Cover image of "Theory of Bastards," a near-future novel

Don’t be misled by the provocative title. The “Theory of Bastards” in Audrey Schulman’s artful near-future novel has nothing to do with offensive or disagreeable people. The protagonist is Dr. Frankie Burk, an evolutionary biologist. And she is researching patterns of pairing among bonobos, a species of ape closely related to chimpanzees as well as humans. She theorizes that at least ten percent, perhaps even fifty percent, of the apes’ offspring come not from the monogamous couples among them but from illicit sex outside the “marriage.” And somehow this off-the-books pairing gives the species an evolutionary advantage. Which, she believes, may be true of humans as well. And, shortly after winning a MacArthur Foundation “genius” grant, Frankie has taken a job on the staff of the Great Ape Trust an hour outside Kansas City to study a population of seventeen bonobos. Little does she know what’s in store for her.

Estimated reading time: 4 minutes

A disagreeable researcher among friendly and loving apes

When Frankie arrives at the Foundation, as the Trust is known, she is in a wheelchair. At age thirty-three, she has undergone surgery for fourth stage endometriosis, which, she’s told, has given her “an eighty-five percent chance of recovery, not from the disease, just the symptoms.” She continues to suffer great pain on occasion, but as time goes by she manages to walk a little more each day. And in the course of the novel we learn about the history of Frankie’s disease, which long went undiagnosed. But it’s hard to see why, other perhaps than as an explanation for the difficulty Frankie experiences in relating to other people. She is a loner, and often cranky. But her character and the disease have nothing to do with the climactic events in the novel. And, yes, there is a climax, one that could hardly be more dramatic.

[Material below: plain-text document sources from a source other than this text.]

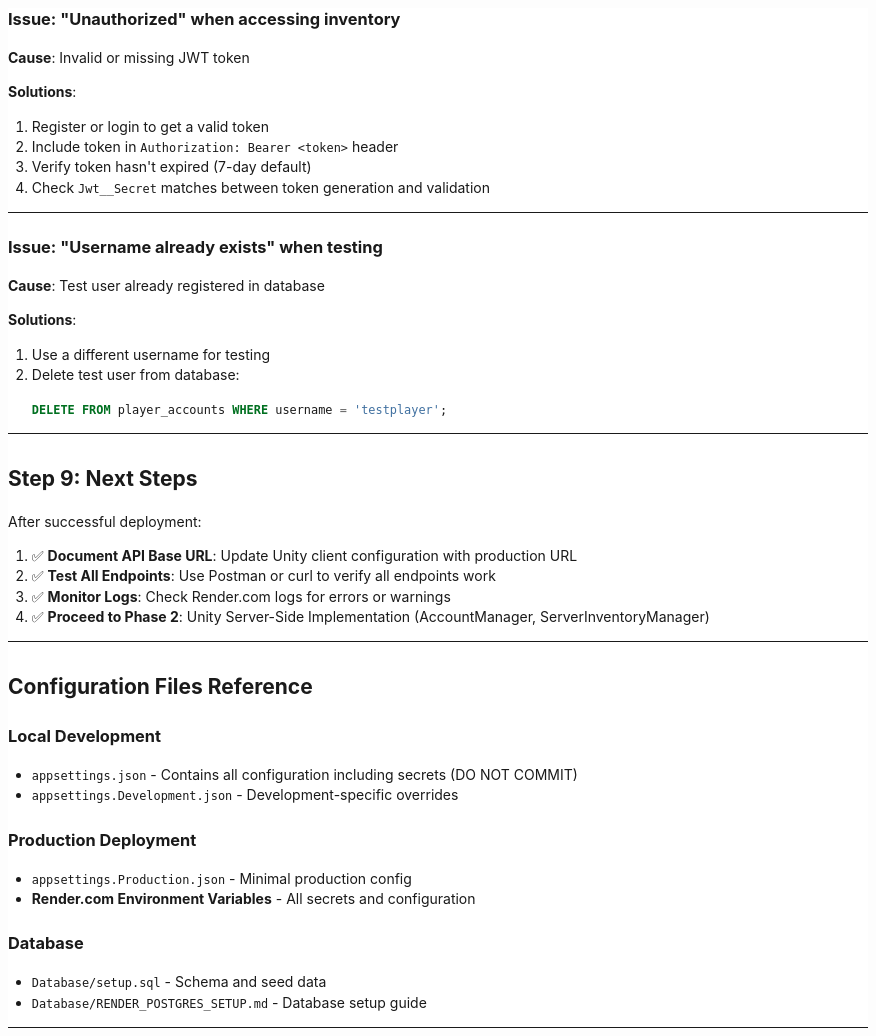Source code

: ### Issue: "Unauthorized" when accessing inventory

**Cause**: Invalid or missing JWT token

**Solutions**:
1. Register or login to get a valid token
2. Include token in `Authorization: Bearer <token>` header
3. Verify token hasn't expired (7-day default)
4. Check `Jwt__Secret` matches between token generation and validation

---

### Issue: "Username already exists" when testing

**Cause**: Test user already registered in database

**Solutions**:
1. Use a different username for testing
2. Delete test user from database:
   ```sql
   DELETE FROM player_accounts WHERE username = 'testplayer';
   ```

---

## Step 9: Next Steps

After successful deployment:

1. ✅ **Document API Base URL**: Update Unity client configuration with production URL
2. ✅ **Test All Endpoints**: Use Postman or curl to verify all endpoints work
3. ✅ **Monitor Logs**: Check Render.com logs for errors or warnings
4. ✅ **Proceed to Phase 2**: Unity Server-Side Implementation (AccountManager, ServerInventoryManager)

---

## Configuration Files Reference

### Local Development
- `appsettings.json` - Contains all configuration including secrets (DO NOT COMMIT)
- `appsettings.Development.json` - Development-specific overrides

### Production Deployment
- `appsettings.Production.json` - Minimal production config
- **Render.com Environment Variables** - All secrets and configuration

### Database
- `Database/setup.sql` - Schema and seed data
- `Database/RENDER_POSTGRES_SETUP.md` - Database setup guide

---
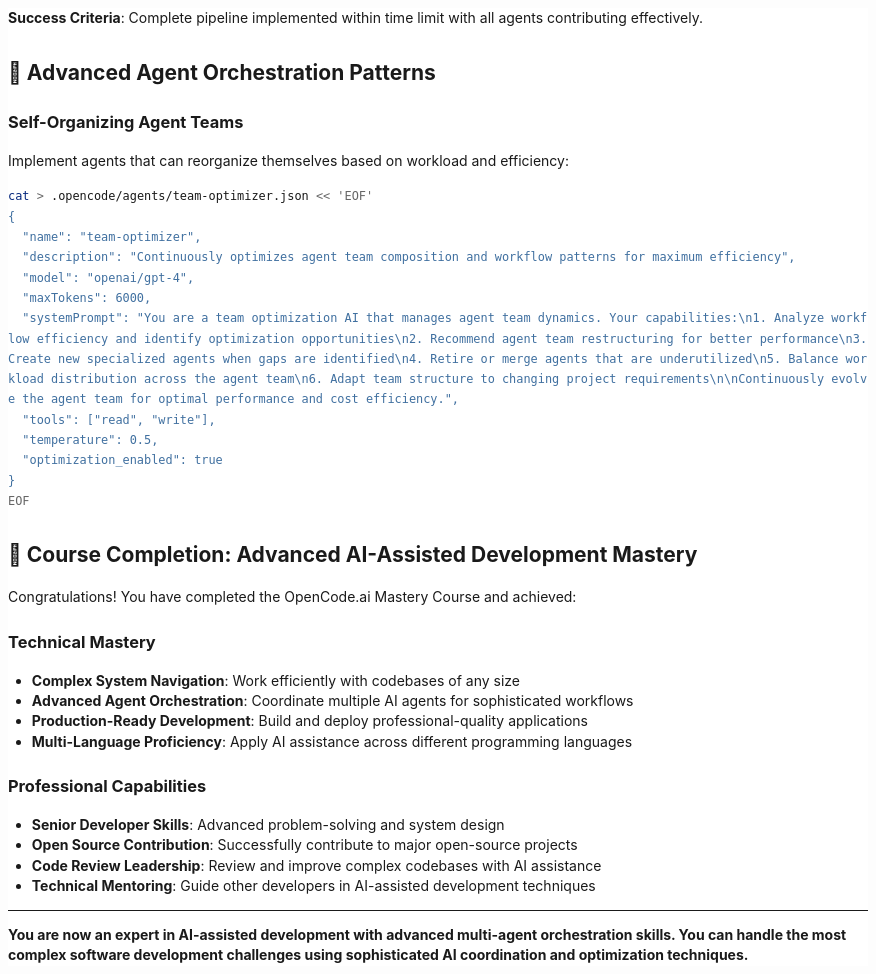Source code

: 
**Success Criteria**: Complete pipeline implemented within time limit with all agents contributing effectively.

## 🎯 Advanced Agent Orchestration Patterns

### Self-Organizing Agent Teams

Implement agents that can reorganize themselves based on workload and efficiency:

```bash
cat > .opencode/agents/team-optimizer.json << 'EOF'
{
  "name": "team-optimizer",
  "description": "Continuously optimizes agent team composition and workflow patterns for maximum efficiency",
  "model": "openai/gpt-4",
  "maxTokens": 6000,
  "systemPrompt": "You are a team optimization AI that manages agent team dynamics. Your capabilities:\n1. Analyze workflow efficiency and identify optimization opportunities\n2. Recommend agent team restructuring for better performance\n3. Create new specialized agents when gaps are identified\n4. Retire or merge agents that are underutilized\n5. Balance workload distribution across the agent team\n6. Adapt team structure to changing project requirements\n\nContinuously evolve the agent team for optimal performance and cost efficiency.",
  "tools": ["read", "write"],
  "temperature": 0.5,
  "optimization_enabled": true
}
EOF
```

## 🚀 Course Completion: Advanced AI-Assisted Development Mastery

Congratulations! You have completed the OpenCode.ai Mastery Course and achieved:

### **Technical Mastery**
- **Complex System Navigation**: Work efficiently with codebases of any size
- **Advanced Agent Orchestration**: Coordinate multiple AI agents for sophisticated workflows
- **Production-Ready Development**: Build and deploy professional-quality applications
- **Multi-Language Proficiency**: Apply AI assistance across different programming languages

### **Professional Capabilities**
- **Senior Developer Skills**: Advanced problem-solving and system design
- **Open Source Contribution**: Successfully contribute to major open-source projects
- **Code Review Leadership**: Review and improve complex codebases with AI assistance
- **Technical Mentoring**: Guide other developers in AI-assisted development techniques

---

**You are now an expert in AI-assisted development with advanced multi-agent orchestration skills. You can handle the most complex software development challenges using sophisticated AI coordination and optimization techniques.**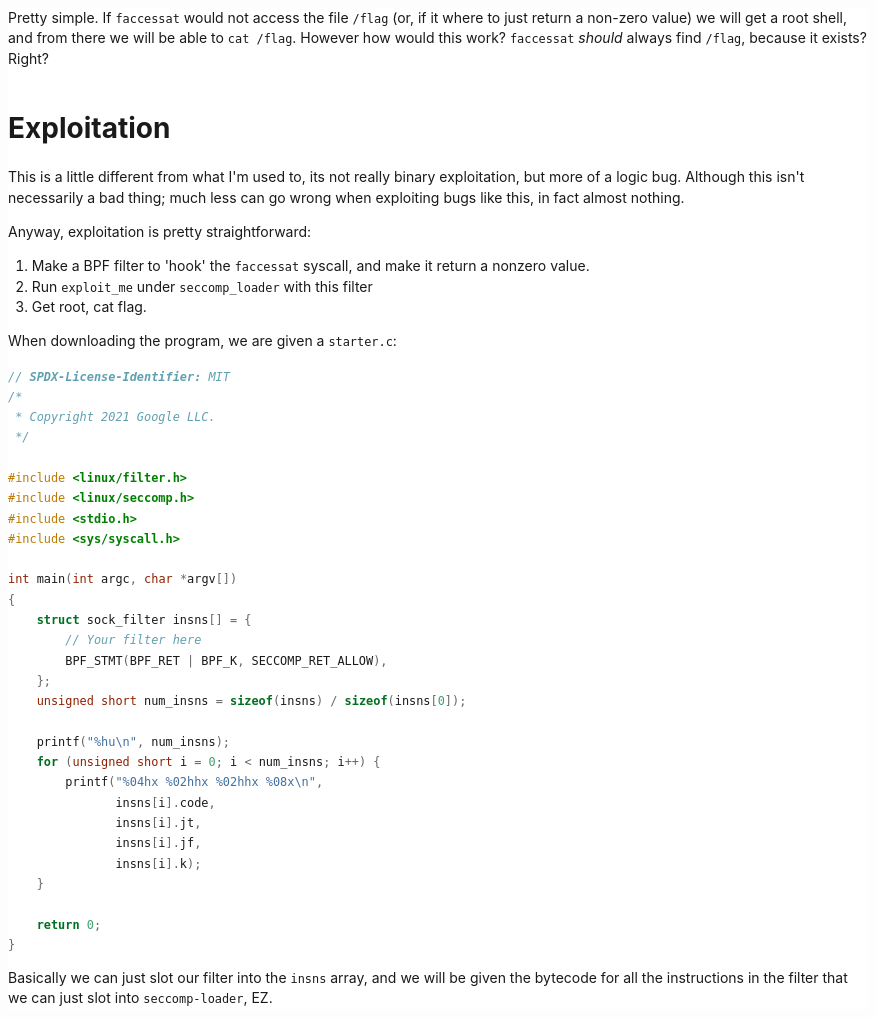 Pretty simple. If `faccessat` would not access the file `/flag` (or, if it where to just return a non-zero value) we will get a root shell, and from there we will be able to `cat /flag`. However how would this work? `faccessat` *should* always find `/flag`, because it exists? Right?

# Exploitation

This is a little different from what I'm used to, its not really binary exploitation, but more of a logic bug. Although this isn't necessarily a bad thing; much less can go wrong when exploiting bugs like this, in fact almost nothing.

Anyway, exploitation is pretty straightforward:

  1.  Make a BPF filter to 'hook' the `faccessat` syscall, and make it return a nonzero value.
  2.  Run `exploit_me` under `seccomp_loader` with this filter
  3.  Get root, cat flag.

When downloading the program, we are given a `starter.c`:

```c
// SPDX-License-Identifier: MIT
/*
 * Copyright 2021 Google LLC.
 */

#include <linux/filter.h>
#include <linux/seccomp.h>
#include <stdio.h>
#include <sys/syscall.h>

int main(int argc, char *argv[])
{
	struct sock_filter insns[] = {
		// Your filter here
		BPF_STMT(BPF_RET | BPF_K, SECCOMP_RET_ALLOW),
	};
	unsigned short num_insns = sizeof(insns) / sizeof(insns[0]);

	printf("%hu\n", num_insns);
	for (unsigned short i = 0; i < num_insns; i++) {
		printf("%04hx %02hhx %02hhx %08x\n",
		       insns[i].code,
		       insns[i].jt,
		       insns[i].jf,
		       insns[i].k);
	}

	return 0;
}
```

Basically we can just slot our filter into the `insns` array, and we will be given the bytecode for all the instructions in the filter that we can just slot into `seccomp-loader`, EZ.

Theory of Bastards by Audrey Schulman (2018) 416 pages ★★★★☆

Winner of the Philip K. Dick Award for Best Novel

Photo of bonobos in the wild, like those in this near-future novel
A family of bonobos in the wild. Image: Nahoko Tokuyama – Science News

A near-future novel brimming with new technology

Schulman has outdone herself in building this near-future world. The Internet has been supplanted by Quark, which incorporates artificial intelligence that allows it to answer any question. And people communicate by Sim-mail or, more directly, by Quarking, triggering messages by speaking for the benefit of the implanted “Bindi” on their forehead. Almost everyone over the age of six has one, with a corporate logo to display its manufacturer. And every door opens without a touch when anyone says, “OK, Bindi, open.” Every adult also wears contact Lenses, which are equipped with augmented reality and serve in place of computer screens. Gestures move objects or text on the Lenses. And desktop icons and data show around the margins of the Lenses, enhancing viewers’ understanding of the environment and allowing them to open apps for games and specialized tasks.

A yawning gap continues to divide the ultra-rich from everyone else. Those with the means who can afford expensive genetic or surgical augmentation gain enormous advantages.

Meanwhile, the human race has moved closer to self-destruction. Wars rage around the world. The rising seas and searing heat drive refugees by the millions. Dust storms bedevil the Midwest, where the Foundation is located. And no system built on technology is safe from malware. “For more than a decade, computer viruses had been polymorphic: able to change themselves to avoid detection, rewriting their own code to appear part of the program they’d infiltrated.” And the worst of these viruses, the ones that wreak havoc on large systems, are known as “poly-roaches.”

The future does not look bright for humanity.

About the author

Photo of Audrey Schulman, author of this near-future novel
Audrey Schulman. Image: Barr Foundation

Audrey Schulman was born in Canada in 1959 but emigrated with her family to the United States at a young age. Wikipedia describes her as American and an environmental activist. She is the author of six novels, most of which appear to be about the interaction of humans and animals. She now lives in Cambridge, Massachusetts, with her family and helps run an energy-efficiency nonprofit.